# Fishing Ausable in July @ Oscoda



## StreamAddict (May 22, 2002)

Hi all. 

Planning a trip with the FAM to Oscoda around Mid July..

Any tips on what I can look forward to catching on the Ausable or any area lakes..

Thanks for your insight.

I'm just a city boy!


----------



## stelmon (Sep 21, 2000)

There should be some awsome bass fishing at the mouth around then. There could also be some cats around at the peir heads. 

I might be in the area the same time as you. Shoot me a PM before you go.


----------



## outsider (Feb 16, 2002)

What Stelmon said 
And sheepshead and more sheepshead .


----------



## StreamAddict (May 22, 2002)

Sheepshead???


----------



## stelmon (Sep 21, 2000)

> _Originally posted by StreamAddict _
> *Sheepshead???
> 
> *


Fresh water Drum


----------



## StreamAddict (May 22, 2002)

You catch those there? Last time I caught a sheepshead was off the Daytona Beach pier in Florida.

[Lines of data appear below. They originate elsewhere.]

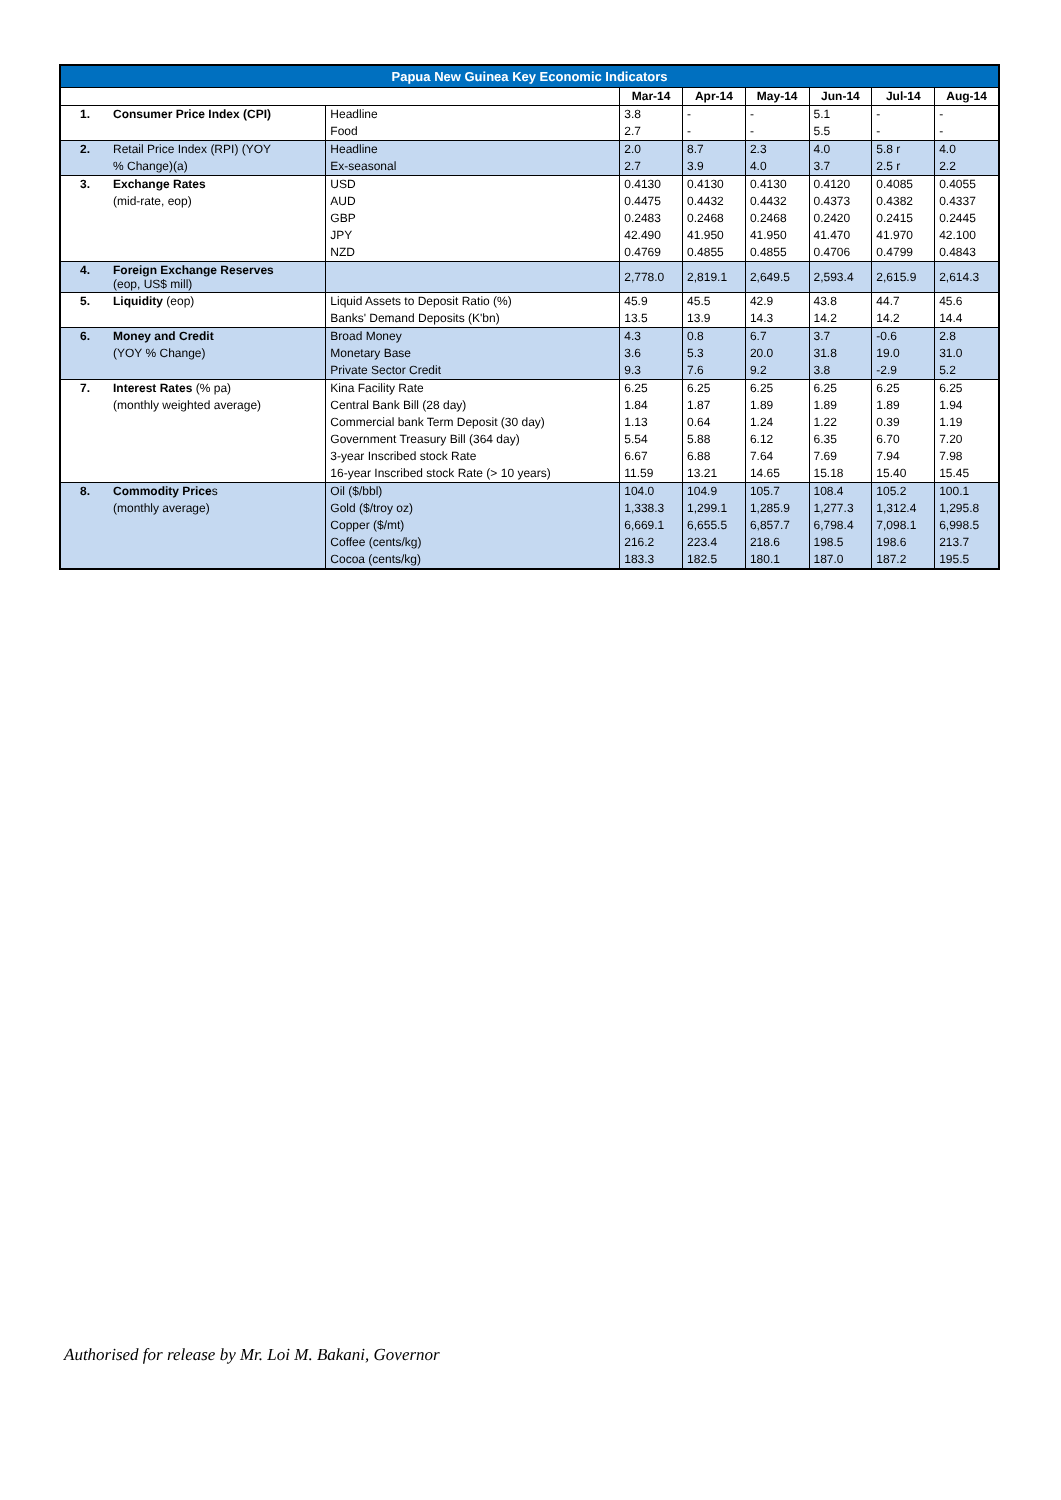| Papua New Guinea Key Economic Indicators | | | | | | | | |
| | | | Mar-14 | Apr-14 | May-14 | Jun-14 | Jul-14 | Aug-14 |
| 1. | Consumer Price Index (CPI) | Headline | 3.8 | - | - | 5.1 | - | - |
| | | Food | 2.7 | - | - | 5.5 | - | - |
| 2. | Retail Price Index (RPI) (YOY | Headline | 2.0 | 8.7 | 2.3 | 4.0 | 5.8 r | 4.0 |
| | % Change)(a) | Ex-seasonal | 2.7 | 3.9 | 4.0 | 3.7 | 2.5 r | 2.2 |
| 3. | Exchange Rates | USD | 0.4130 | 0.4130 | 0.4130 | 0.4120 | 0.4085 | 0.4055 |
| | (mid-rate, eop) | AUD | 0.4475 | 0.4432 | 0.4432 | 0.4373 | 0.4382 | 0.4337 |
| | | GBP | 0.2483 | 0.2468 | 0.2468 | 0.2420 | 0.2415 | 0.2445 |
| | | JPY | 42.490 | 41.950 | 41.950 | 41.470 | 41.970 | 42.100 |
| | | NZD | 0.4769 | 0.4855 | 0.4855 | 0.4706 | 0.4799 | 0.4843 |
| 4. | Foreign Exchange Reserves (eop, US$ mill) | | 2,778.0 | 2,819.1 | 2,649.5 | 2,593.4 | 2,615.9 | 2,614.3 |
| 5. | Liquidity (eop) | Liquid Assets to Deposit Ratio (%) | 45.9 | 45.5 | 42.9 | 43.8 | 44.7 | 45.6 |
| | | Banks' Demand Deposits (K'bn) | 13.5 | 13.9 | 14.3 | 14.2 | 14.2 | 14.4 |
| 6. | Money and Credit | Broad Money | 4.3 | 0.8 | 6.7 | 3.7 | -0.6 | 2.8 |
| | (YOY % Change) | Monetary Base | 3.6 | 5.3 | 20.0 | 31.8 | 19.0 | 31.0 |
| | | Private Sector Credit | 9.3 | 7.6 | 9.2 | 3.8 | -2.9 | 5.2 |
| 7. | Interest Rates (% pa) | Kina Facility Rate | 6.25 | 6.25 | 6.25 | 6.25 | 6.25 | 6.25 |
| | (monthly weighted average) | Central Bank Bill (28 day) | 1.84 | 1.87 | 1.89 | 1.89 | 1.89 | 1.94 |
| | | Commercial bank Term Deposit (30 day) | 1.13 | 0.64 | 1.24 | 1.22 | 0.39 | 1.19 |
| | | Government Treasury Bill (364 day) | 5.54 | 5.88 | 6.12 | 6.35 | 6.70 | 7.20 |
| | | 3-year Inscribed stock Rate | 6.67 | 6.88 | 7.64 | 7.69 | 7.94 | 7.98 |
| | | 16-year Inscribed stock Rate (> 10 years) | 11.59 | 13.21 | 14.65 | 15.18 | 15.40 | 15.45 |
| 8. | Commodity Price s | Oil ($/bbl) | 104.0 | 104.9 | 105.7 | 108.4 | 105.2 | 100.1 |
| | (monthly average) | Gold ($/troy oz) | 1,338.3 | 1,299.1 | 1,285.9 | 1,277.3 | 1,312.4 | 1,295.8 |
| | | Copper ($/mt) | 6,669.1 | 6,655.5 | 6,857.7 | 6,798.4 | 7,098.1 | 6,998.5 |
| | | Coffee (cents/kg) | 216.2 | 223.4 | 218.6 | 198.5 | 198.6 | 213.7 |
| | | Cocoa (cents/kg) | 183.3 | 182.5 | 180.1 | 187.0 | 187.2 | 195.5 |
Authorised for release by Mr. Loi M. Bakani, Governor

Me and a buddy filled a whole 5 gallon bucket with them!

Good eating too!


----------



## outsider (Feb 16, 2002)

Hey addict 
They'er not exactly the same , I've caught the salt water drum myself ( Anna Maria island FL ) .
These DRUM lol , get fairly large and arent the same eating as thier salt water cousin.
They can be eaten , but if your going to , I suggest that you just keep the smaller ones , and then just use the back straps.
They are excellent smoked also.
Its a shame but the great lakes are a bit polluted even if it dosent seem like it, and these fish do feed off the bottom some , so the big ones have more contaminated fats in them.
They are fun to catch in the river current though.

Have a blast


----------



## ausable_steelhead (Sep 30, 2002)

The mouth of the river will offer sheephead, channel cats, smallies, and small walleyes during the day. At night big walleyes, channle cats, carp, and bass. Up in the river, the same species, but nicer scenery. All of the ponds have good bass fishing, most offer walleyes below the dams, and most have good pike fishing, as well as the occasional muskie. Try Cooke or Foote ponds, they are two great places, but please release the bass, theses places are not as good as they used to be with the incredible increase in fishing pressure over the last 5 years, and from people keeping limits of bass, our favorite place, the drift below Cooke dam used to be awesome, my first smallie there was 18", we'd catch 40-50 fish apeice, with atleast a half dozen from 17-19", it was great, then tons of people started fishing it, and keeping all the bass, so now, a 15" in a nice one, sad.


----------



## Hemish (Feb 3, 2003)

Oscoda area is an excellent summer fishery. If you have access to a boat I'd try the Cooke and Foote ponds. They have a mixed bag of fish and great scenery. 

I'd second everything else said about the pier too. I grew up fishing sheepshead and walleye off the pier. Crawlers and splitshot will do just fine there. Plenty of rockbass too.

Another spot to try is just below the dam even though there tends to be frustrating snags there. The scenery is different, you never know what you'll catch and there's always someone around who's catching something. I'll be up over the 4th.


----------



## bigmac (Nov 28, 2000)

CANOES


----------



## GONE FISHIN(LARRY) (Dec 28, 2002)

like evry one else is saying foote and cooke pond are hard to beat,cooke pond has a great blue gill fishery I mean some big ole slaps.Foote pond has a great smallmouth fishery,although a lot of under size still fun to catch.don't foget about van ettan lakethey also catch some huge smallmouth from foote dam down to whrilpool.At time drifting the river at night produces some nice walleye.Osoda area has some great fishing.


----------



## StreamAddict (May 22, 2002)

Thanks so much guys!

I can hardly wait to go!!


----------